Reproduce each of the lines below verbatim, in order.

Input records:
——
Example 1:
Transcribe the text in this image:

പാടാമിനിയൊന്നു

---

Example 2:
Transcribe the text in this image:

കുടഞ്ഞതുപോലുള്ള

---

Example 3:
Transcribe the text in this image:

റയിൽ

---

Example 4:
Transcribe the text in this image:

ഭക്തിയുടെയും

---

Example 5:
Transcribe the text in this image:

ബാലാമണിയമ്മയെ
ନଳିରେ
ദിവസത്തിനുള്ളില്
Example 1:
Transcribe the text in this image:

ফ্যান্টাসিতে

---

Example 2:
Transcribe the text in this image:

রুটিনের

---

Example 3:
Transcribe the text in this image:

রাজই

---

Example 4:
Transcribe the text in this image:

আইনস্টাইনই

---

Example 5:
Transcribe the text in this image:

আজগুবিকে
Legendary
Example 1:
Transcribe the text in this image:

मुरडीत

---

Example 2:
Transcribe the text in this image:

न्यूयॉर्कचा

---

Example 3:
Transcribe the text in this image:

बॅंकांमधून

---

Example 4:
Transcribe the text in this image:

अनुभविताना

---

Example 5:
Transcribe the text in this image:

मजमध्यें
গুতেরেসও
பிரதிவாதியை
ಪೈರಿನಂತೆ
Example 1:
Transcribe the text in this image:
——
Solution:
Example 1:
Transcribe the text in this image:

പാടാമിനിയൊന്നു

---

Example 2:
Transcribe the text in this image:

കുടഞ്ഞതുപോലുള്ള

---

Example 3:
Transcribe the text in this image:

റയിൽ

---

Example 4:
Transcribe the text in this image:

ഭക്തിയുടെയും

---

Example 5:
Transcribe the text in this image:

ബാലാമണിയമ്മയെ
ନଳିରେ
ദിവസത്തിനുള്ളില്
Example 1:
Transcribe the text in this image:

ফ্যান্টাসিতে

---

Example 2:
Transcribe the text in this image:

রুটিনের

---

Example 3:
Transcribe the text in this image:

রাজই

---

Example 4:
Transcribe the text in this image:

আইনস্টাইনই

---

Example 5:
Transcribe the text in this image:

আজগুবিকে
Legendary
Example 1:
Transcribe the text in this image:

मुरडीत

---

Example 2:
Transcribe the text in this image:

न्यूयॉर्कचा

---

Example 3:
Transcribe the text in this image:

बॅंकांमधून

---

Example 4:
Transcribe the text in this image:

अनुभविताना

---

Example 5:
Transcribe the text in this image:

मजमध्यें
গুতেরেসও
பிரதிவாதியை
ಪೈರಿನಂತೆ
Example 1:
Transcribe the text in this image:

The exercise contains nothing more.